# South Skyway pier



## myuo8o2 (Dec 23, 2007)

Tried SSP for grouper before the closure. Tide came in good when I got there. I had trouble to get pin first but went to the end where every one got many. I did the same. Freelined a couple out acrossing the eastside bridge. It was slow for everyone. One regular moved around and he got a nice 28" keeper. Getting no hit for a long while, I went to that lucky guy asking for some tips which he did. I adjusted my position according to his tips and had a big one on 15 min after. I fought this one really hard for but fish won by chewing off the 50 lb leader. Then nothing went on for a while as the tide slowed to halt. We had to switched to west side and casted the pin out as the tide did not move much at all. It was slow for every one as well but I was the only one got fish on three more times. Lost two again due to weak setup but pulled one over the rail. It was nearly 21" and back she went where she came.
So still no keeper for me for couple of years I tried. Lesson learned today. You have to have strong setup if you want to deal with grouper.


----------



## SnookMook (Jan 7, 2004)

Good report. Yes indeed, stout gear and line is the key. Especially anywhere like the Skyway where you can get rocked up real quick. 

Another tip to remember is to have your drag locked down tight and to back peddle as you reel in. This is key to fighting a grouper from any land structure which allows you to do so. 

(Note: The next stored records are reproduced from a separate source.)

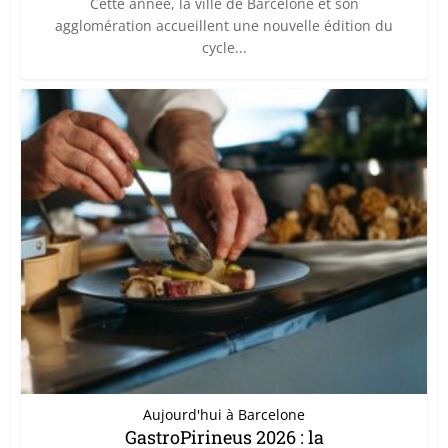
Cette année, la ville de Barcelone et son
agglomération accueillent une nouvelle édition du
cycle...
Aujourd'hui à Barcelone
GastroPirineus 2026 : la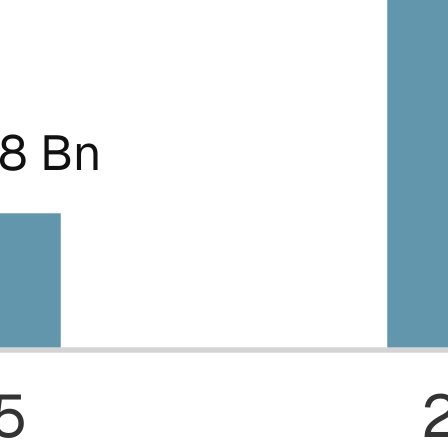
78 Bn
5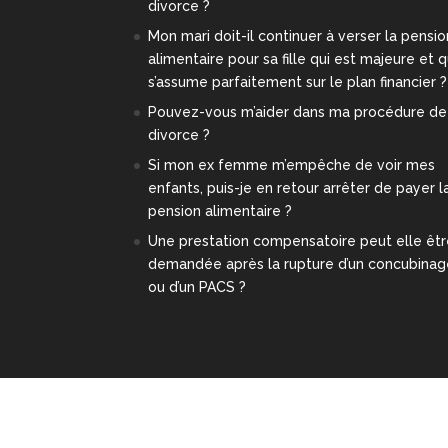
divorce ?
Mon mari doit-il continuer à verser la pensio
alimentaire pour sa fille qui est majeure et q
s’assume parfaitement sur le plan financier ?
Pouvez-vous m’aider dans ma procédure de
divorce ?
Si mon ex femme m’empêche de voir mes
enfants, puis-je en retour arrêter de payer l
pension alimentaire ?
Une prestation compensatoire peut elle êt
demandée après la rupture d’un concubina
ou d’un PACS ?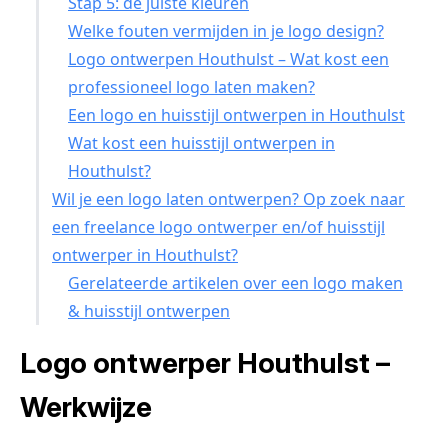
Stap 5: de juiste kleuren
Welke fouten vermijden in je logo design?
Logo ontwerpen Houthulst – Wat kost een
professioneel logo laten maken?
Een logo en huisstijl ontwerpen in Houthulst
Wat kost een huisstijl ontwerpen in
Houthulst?
Wil je een logo laten ontwerpen? Op zoek naar
een freelance logo ontwerper en/of huisstijl
ontwerper in Houthulst?
Gerelateerde artikelen over een logo maken
& huisstijl ontwerpen
Logo ontwerper Houthulst –
Werkwijze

That extra couple of steps backwards, sometimes equals that extra foot or two to keep that SOB out of the rocks.


----------



## ripnlips (Oct 22, 2008)

how is the bait (greenbacks & threadfins) down there? i am planning to be there tomorrow. also, how are the water temps?


----------



## SnookMook (Jan 7, 2004)

Water temps are perfect for grouper fishing. Not sure on the bait though. Good luck. You gonna give it one last shot before the closure, way to go.


----------



## Peixaria (Dec 31, 2008)

Hey guys in this thread. What is the closure you speak of? I have fished both sides of Skyway in the past, even though I'm in NC. Whats going on?


----------



## eaglesfanguy (May 1, 2003)

Pix, the eastern spans of the skyway are closed due to D.O.T saying there unstable. There barracaded off with fences and concrete blocks.
Also grouper season closes 12 midnight feb 1 until 12midnight April 1. Illegal to harvest or posess.


----------



## SnookMook (Jan 7, 2004)

Yea, I was speaking of the grouper closure from Feb. 1st to April 1st.


----------